Children and adults who are emotionally secure are :

  • more creative
  • tend to share more
  • show initiative
  • are good at symbolic thinking, which fuels imagination and ideas.

Acceptance
We all have pet hates. If we set boundaries around these behaviours or situations, we allow ourselves to be more accepting of others. For example, if it annoys me when people chew gum while they’re speaking to me, I can express this to them. I use ‘I’ statements to avoid casting blame. For example, “I feel distracted and agitated when a person chews gum while speaking to me.” The person then does not feel under personal attack. They simply know that you would prefer if they would respect this preference. Then when they avoid chewing in front of you, you are able to share a far better relationship.
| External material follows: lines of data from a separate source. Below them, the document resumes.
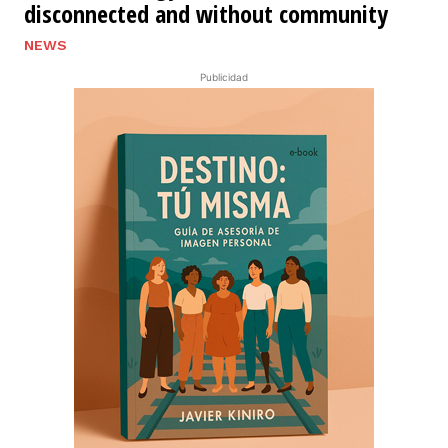
disconnected and without community
NEWS
Publicidad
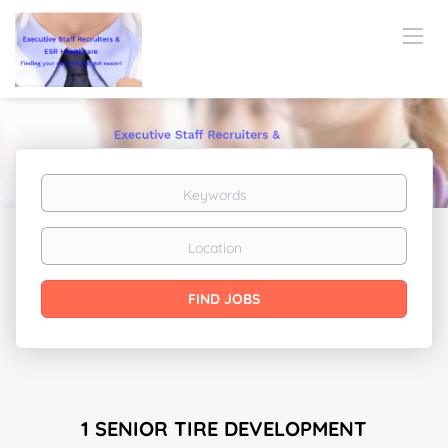
Keywords
Location
Find
FIND JOBS
Jobs
1 SENIOR TIRE DEVELOPMENT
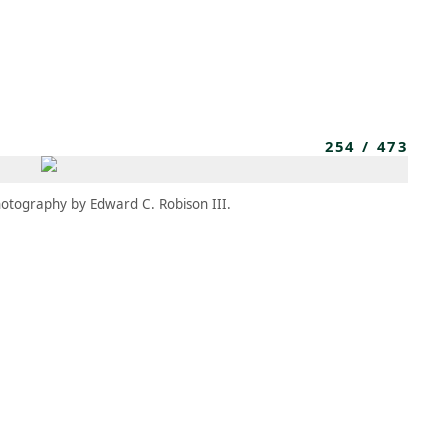
MEMBERS
MOMENTARY
EN
EW TAB)
(OPENS IN NEW TAB)
254
/
473
otography by Edward C. Robison III.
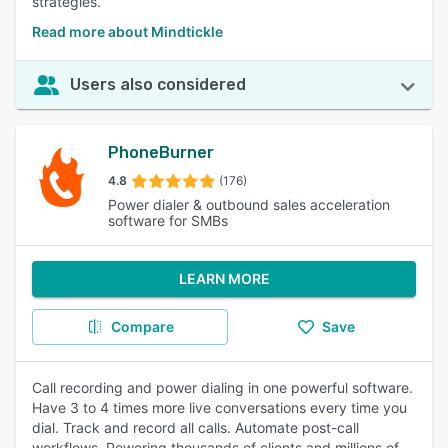
strategies.
Read more about Mindtickle
Users also considered
PhoneBurner
4.8
(176)
Power dialer & outbound sales acceleration
software for SMBs
LEARN MORE
Compare
Save
Call recording and power dialing in one powerful software.
Have 3 to 4 times more live conversations every time you
dial. Track and record all calls. Automate post-call
workflows. Powering thousands of clients and millions of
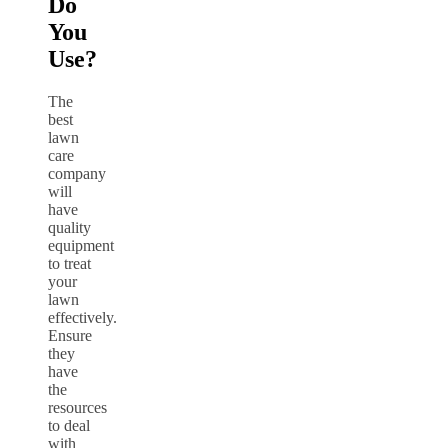
Do
You
Use?
The
best
lawn
care
company
will
have
quality
equipment
to treat
your
lawn
effectively.
Ensure
they
have
the
resources
to deal
with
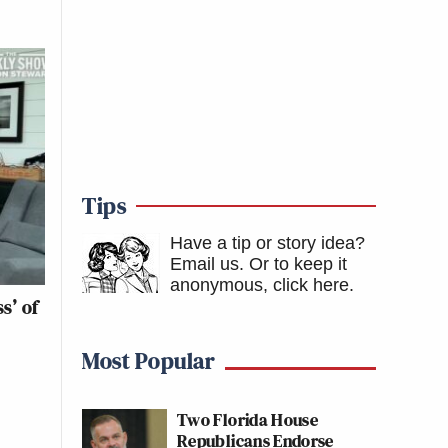
Tips
Have a tip or story idea?
Email us.
Or to keep it
anonymous, click here
.
s’ of
Most Popular
Two Florida House
Republicans Endorse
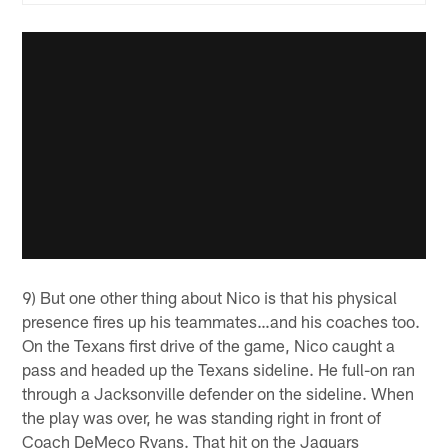
9) But one other thing about Nico is that his physical
presence fires up his teammates…and his coaches too.
On the Texans first drive of the game, Nico caught a
pass and headed up the Texans sideline. He full-on ran
through a Jacksonville defender on the sideline. When
the play was over, he was standing right in front of
Coach DeMeco Ryans. That hit on the Jaguars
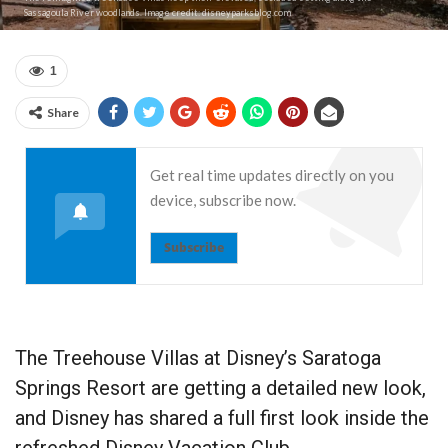
Sassagoula River woodlands. Image credit: disneyparksblog.com
1
Share
Get real time updates directly on you
device, subscribe now.
Subscribe
The Treehouse Villas at Disney’s Saratoga
Springs Resort are getting a detailed new look,
and Disney has shared a full first look inside the
refreshed Disney Vacation Club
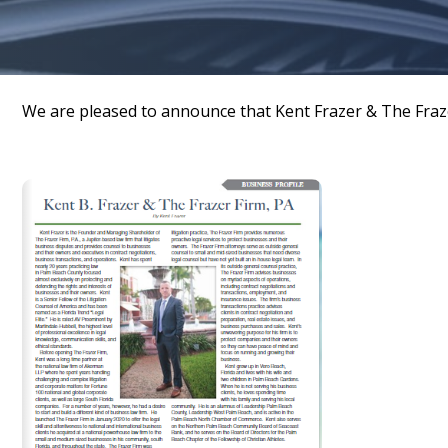
We are pleased to announce that Kent Frazer & The Fraz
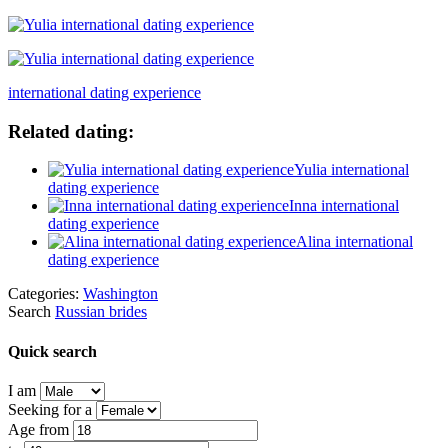
international dating experience
Related dating:
Yulia international
dating experience
Inna international
dating experience
Alina international
dating experience
Categories:
Washington
Search
Russian brides
Quick search
I am
Seeking for a
Age from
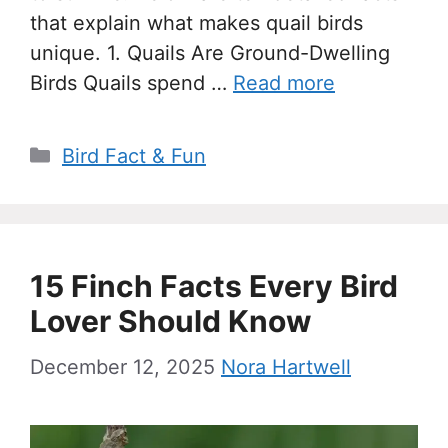
that explain what makes quail birds
unique. 1. Quails Are Ground-Dwelling
Birds Quails spend …
Read more
Categories
Bird Fact & Fun
15 Finch Facts Every Bird
Lover Should Know
December 12, 2025
Nora Hartwell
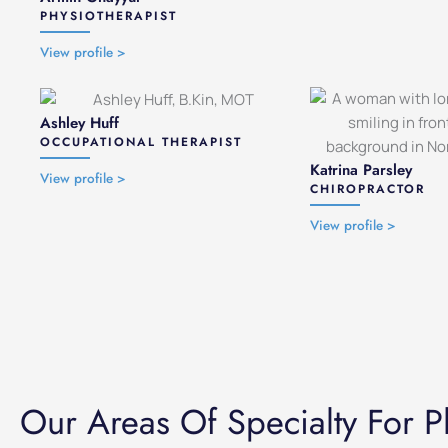
PHYSIOTHERAPIST
View profile >
Ashley Huff
OCCUPATIONAL THERAPIST
Katrina Parsley
View profile >
CHIROPRACTOR
View profile >
Our Areas Of Specialty For P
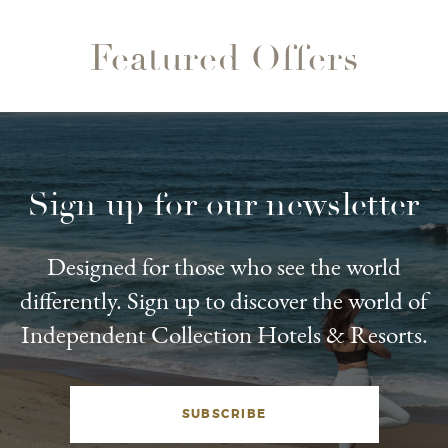
Featured Offers
Sign up for our newsletter
Designed for those who see the world
differently. Sign up to discover the world of
Independent Collection Hotels & Resorts.
SUBSCRIBE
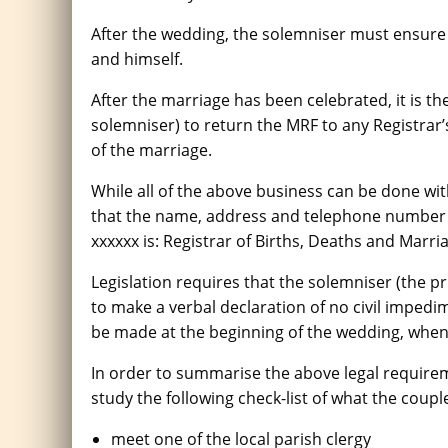
After the wedding, the solemniser must ensure 
and himself.
After the marriage has been celebrated, it is the
solemniser) to return the MRF to any Registrar
of the marriage.
While all of the above business can be done with
that the name, address and telephone number of
xxxxxx is: Registrar of Births, Deaths and Marria
Legislation requires that the solemniser (the p
to make a verbal declaration of no civil impedi
be made at the beginning of the wedding, when 
In order to summarise the above legal requiremen
study the following check-list of what the coup
meet one of the local parish clergy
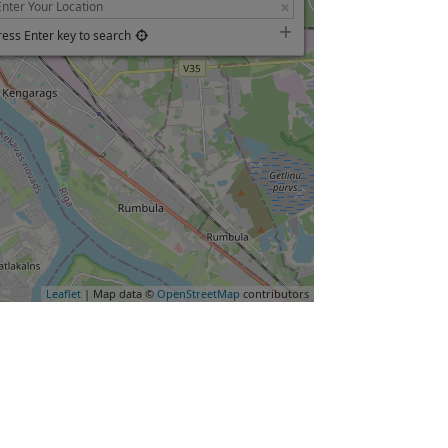
ress Enter key to search
Leaflet
| Map data ©
OpenStreetMap
contributors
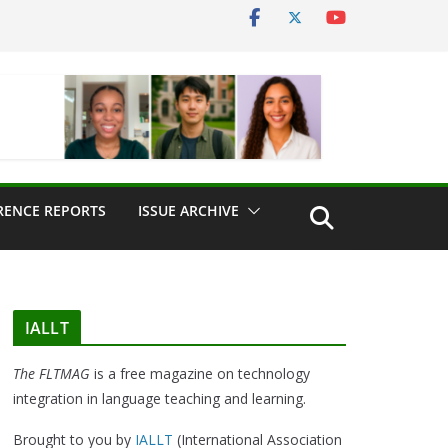
RENCE REPORTS
ISSUE ARCHIVE
IALLT
The FLTMAG
is a free magazine on technology
integration in language teaching and learning.
Brought to you by
IALLT
(International Association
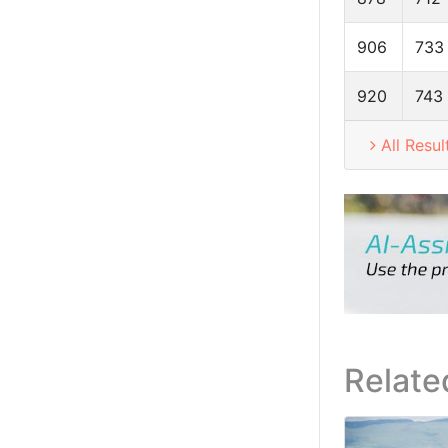
906
733
920
743
All Resul
Relate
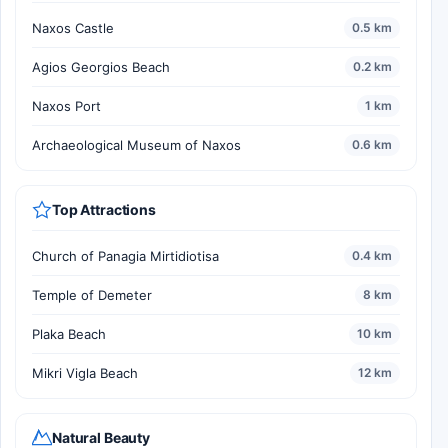
Naxos Castle
0.5 km
Agios Georgios Beach
0.2 km
Naxos Port
1 km
Archaeological Museum of Naxos
0.6 km
Top Attractions
Church of Panagia Mirtidiotisa
0.4 km
Temple of Demeter
8 km
Plaka Beach
10 km
Mikri Vigla Beach
12 km
Natural Beauty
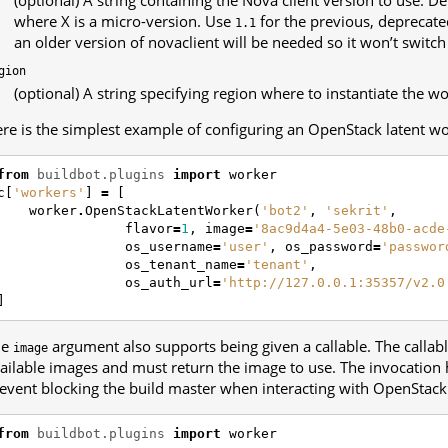
where X is a micro-version. Use
for the previous, deprecated
1.1
an older version of novaclient will be needed so it won’t switch
gion
(optional) A string specifying region where to instantiate the wo
re is the simplest example of configuring an OpenStack latent wo
from
buildbot.plugins
import
worker
c
[
'workers'
]
=
[
worker
.
OpenStackLatentWorker
(
'bot2'
,
'sekrit'
,
flavor
=
1
,
image
=
'8ac9d4a4-5e03-48b0-acde
os_username
=
'user'
,
os_password
=
'passwor
os_tenant_name
=
'tenant'
,
os_auth_url
=
'http://127.0.0.1:35357/v2.0
]
he
argument also supports being given a callable. The callable
image
ailable images and must return the image to use. The invocation 
event blocking the build master when interacting with OpenStack
from
buildbot.plugins
import
worker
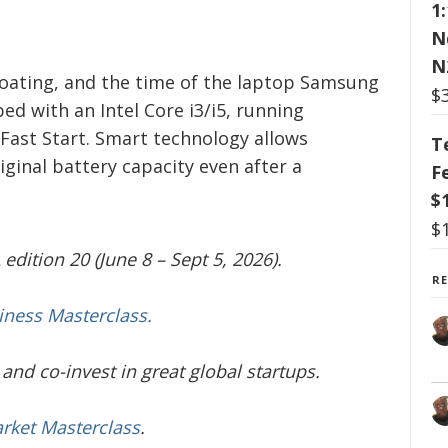
1
N
N
coating, and the time of the laptop Samsung
$
ed with an Intel Core i3/i5, running
ast Start. Smart technology allows
T
inal battery capacity even after a
F
$
$
edition 20 (June 8 – Sept 5, 2026).
R
iness Masterclass.
and co-invest in great global startups.
arket Masterclass
.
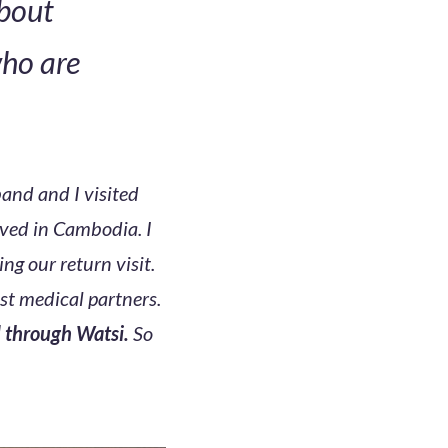
about
who are
and and I visited
ived in Cambodia. I
ing our return visit.
est medical partners.
d through Watsi.
So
Boundaries benefit children

Children feel safe and secure when their parents provide clear, consistent and fair boundaries.

Boundaries help to:

  • Develop the child’s self-control. Your child is not controlled by your constant saying “Don’t do that”. He hears the rules and learns to respect them, with time. He becomes responsible as he has a choice of whether to stay within the boundaries, or cross the line and face the consequences.
  • Prevent unnecessary guilt. If you allow your child to treat you in an unpleasant way, for example, pulling your hair or smacking you in the face, then you run the risk of them feeling guilty afterwards. Children are egocentric. They believe that what happens in their world is because of them. If they see that you are upset, they will often link their behaviour to your being upset.
  • Keep your child grounded. Limits help your child to bring fantasy into reality.

How to set the boundaries

  • Recognise that you have a choice, and that saying ‘no’ is an option. To make the right choice, ask yourself if saying yes will build your priorities in life or steal from them. Only say ‘yes’ to what is in line with your purpose in life.
  • Protect your core, your integrity. Be truthful and authentic so that you can reduce resentment in your life. Ask directly for what you need.
  • Express your needs and preferences. Don’t expect others to know your expectations or preferences if you don’t express them. Express them in simple, clear, concise language.
  • Respect your need to rest. Often ‘doing nothing’ appears that you have no ‘good’ reason to say no. Yet rest is vital to maintain constant good health and performance in life. It is a necessity, not an option.
  • Refrain from saying, “Sorry” when you choose to say ‘no’. We apologise for wrongdoings. Making a choice not to do something is not wrong, it’s living-giving. It enables us to manage our priorities.
  • Give yourself time. Say, “I’ll come back to you.” Give thought to your decisions. They will cost you time and energy, so choose with care.

Set the boundaries. Say, no to requests that compromise you, so that you can action your yesses. Put first things first in your life, and be fulfilled.